Abstract A-MADMAN (Annotation-based MicroArray Data Meta-ANalysis tool) is an open source web application for the meta-analysis of Affymetrix data contained in the Gene Expression Omnibus (GEO) - (see G6G Abstract Number 20013).

A-MADMAN allows retrieving, annotating, organizing and analyzing gene expression datasets.

In particular, A-MADMAN addressees several of previously stated open issues in the meta-analysis of gene expression data allowing the integrative analysis of data obtained from different Affymetrix platforms through custom Chip Definition Files (CDFs) and meta-normalization and the sharing of analysis flows and results.

A-MADMAN creation motivation --

Conducting meta-analyses of public available data can be a daunting task for many reasons:

1) Incomplete Annotation of datasets.

2) It can be hard to track the relationship between patient, biological samples and cell intensity (CEL) files (the most granular data object in repositories).

3) Managing a large number of data files and related Meta data can be very tedious and error prone and can limit the reproducibility of analyses.

4) Software to analyze microarray data is widely available and very good open source implementations can be obtained for free but can be cumbersome to use and require some administrative overhead:

A-MADMAN Architecture --

A-MADMAN is a web application that allows retrieving gene expression datasets from GEO, annotating and locally organizing the downloaded samples, and generating an R object (ExpressionSet) which contains the integrated expression levels and all available metadata and sample characteristics.

The gene expression data are obtained through a meta-analysis approach which includes signal generation, probe re-annotation into gene-centered identifiers, merging of expression levels from different experiments and a normalization step.

A-MADMAN generates an ExpressionSet object in which the meta- expression levels from multiple experiments are completed by GEO- derived and user-defined metadata.

The final ExpressionSet contains all the necessary information to perform, directly in R, or any higher level analysis [e.g., SAM (see G6G Abstract Number 20066) or LIMMA] of all downloaded and integrated data.

A-MADMAN web application comprises a console, a job server and a web-application. The console is needed for the first phases of data retrieval, import and database filling.

It performs the automatic download and organization, in a proper and transparent file system hierarchy, of raw data and annotations from the Gene Expression Omnibus, starting from a configuration file listing the accession numbers of GEO series and/or samples to download.

Metadata of GEO records are automatically imported into a local relational database to assist subsequent manual annotation and selection of samples from the web application.

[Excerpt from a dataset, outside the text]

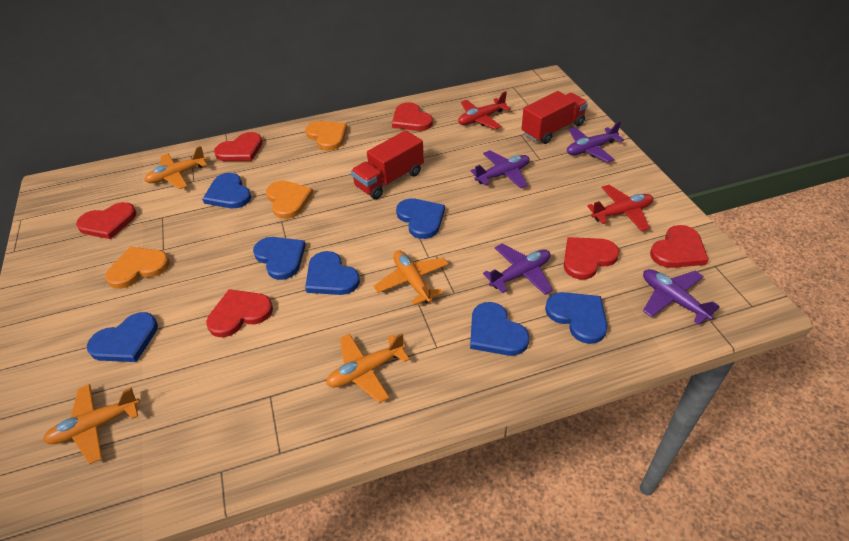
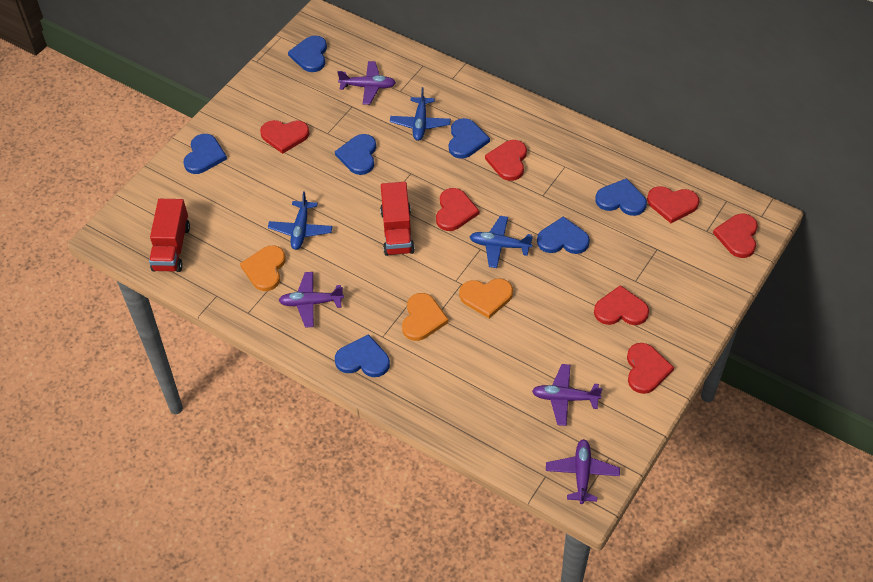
blue plane: none = 0 -> [268,191,333,250] [390,87,451,141] [470,216,533,268] = 3
orange plane: [43,384,140,464] [144,146,207,189] [326,333,410,403] [374,251,448,305] = 4 -> none = 0
red heart: [76,202,137,239] [206,289,273,337] [214,132,263,161] [392,102,433,131] [564,237,620,280] [650,225,709,268] = 6 -> [260,120,310,154] [436,188,479,231] [485,140,527,181] [594,285,649,325] [627,343,674,394] [647,186,699,223] [713,214,758,258] = 7
red plane: [458,91,511,130] [587,185,653,231] = 2 -> none = 0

The job server is in charge of the asynchronous execution of jobs which, depending on data size and algorithm, can be computationally intensive and take longer than allowed by a Hypertext Transfer Protocol (HTTP) response-request cycle.

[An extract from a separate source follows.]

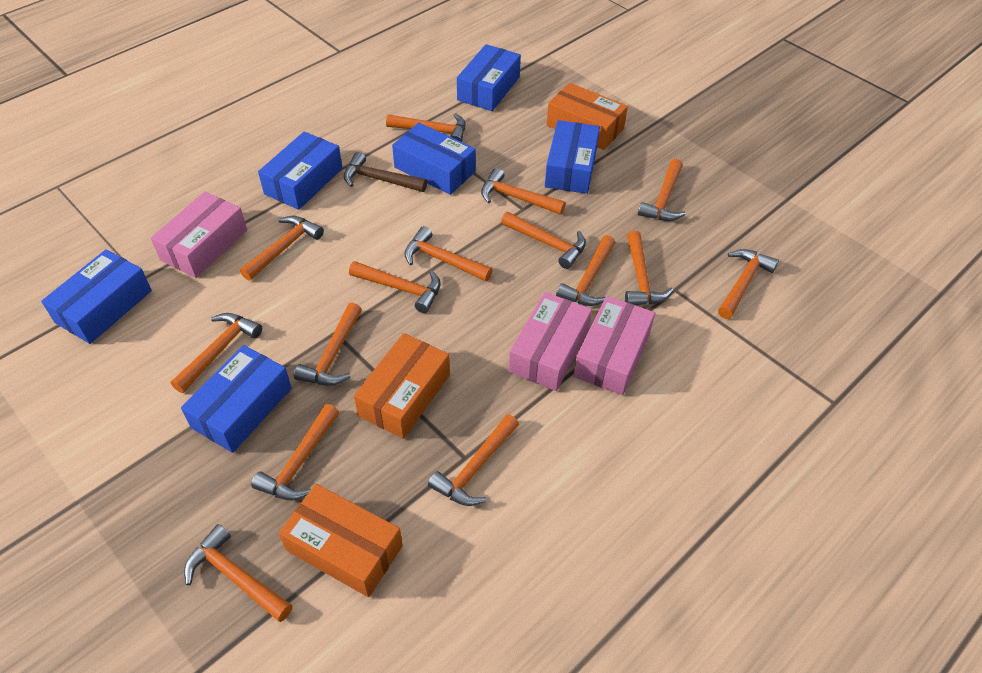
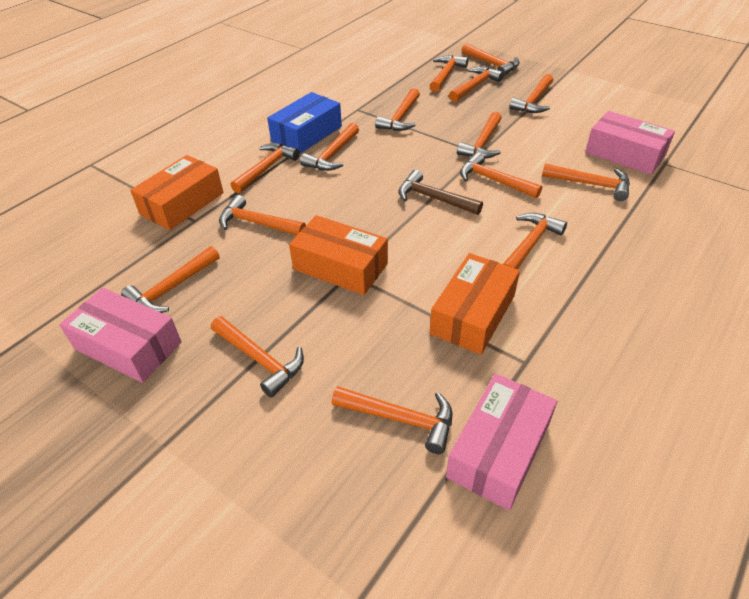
blue box: [41,249,152,344] [181,345,292,453] [258,131,342,210] [392,123,476,195] [457,44,521,111] [545,120,600,194] = 6 -> [267,92,342,153] = 1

The core of the framework is the web application, whose user friendly front-end facilitates data organization, annotation and analysis.

A-MADMAN features/capabilities --

A-MADMAN aims to lower the bar for starting a meta-analysis study by offering these features:

1) Automatic download and organization in a proper and transparent file system hierarchy of GEO raw data and annotations given a simple configuration file.

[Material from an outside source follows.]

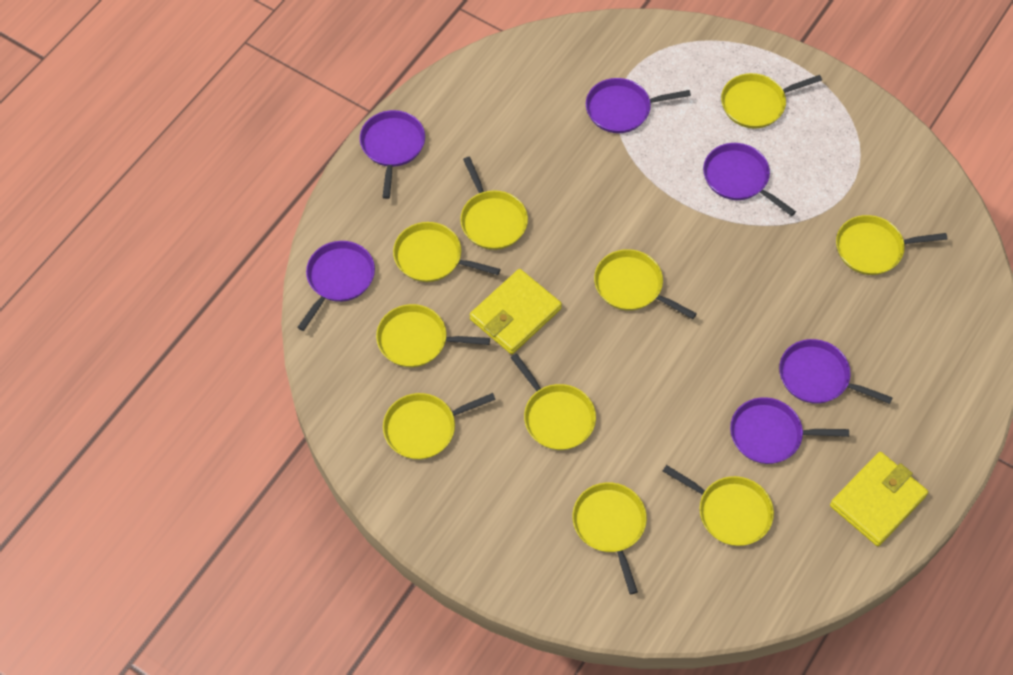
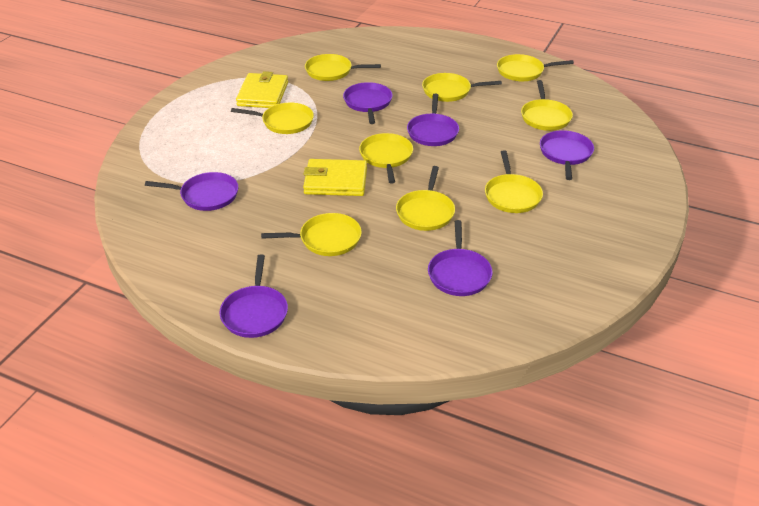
yellow pan: [376,304,490,367] [383,393,496,460] [393,222,500,282] [460,157,528,250] [510,353,596,450] [572,483,647,594] [594,249,697,319] [663,465,774,546] [721,73,822,129] [836,215,947,275] = 10 -> [231,103,314,134] [261,213,362,256] [305,54,381,81] [359,133,413,184] [396,166,455,231] [422,73,502,102] [485,150,543,213] [497,54,574,81] [521,80,573,131] = 9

2) Automatic import of Meta data from GEO records into a local relational database to assist in subsequent manual annotation and selection of samples.

3) A flexible annotation system based on tags (a la web 2.0).

4) A user friendly 'Assignment interface' to assist the user in matching samples to individuals. (Patient or equivalent statistical unit).

5) Samples to analyze together are selected with an arbitrary complex logical query based on tags, for example: 'young and dystrophy and Not (Becker or limb-girdle)' and placed in a named object called ‘basket’.

6) Analysis are conducted by the R back-end powered by packages of the 'BioConductor project' (downloaded and installed automatically the first time they are required) - (BioConductor is an open source and open development software project for the analysis and comprehension of genomic data).

A basic workflow (named 'vanilla') is provided that comprise the following steps:

System Requirements

A-MADMAN supports a collaborative working style for local or geographically dispersed teams through LAN or Internet deployment options, but can also be used by a single researcher on ones Windows® Personal Computer installing an all-in-one package that bundles all required dependencies except R.

The software, written in python, is based on the popular Django web framework and uses GNU R as a back-end.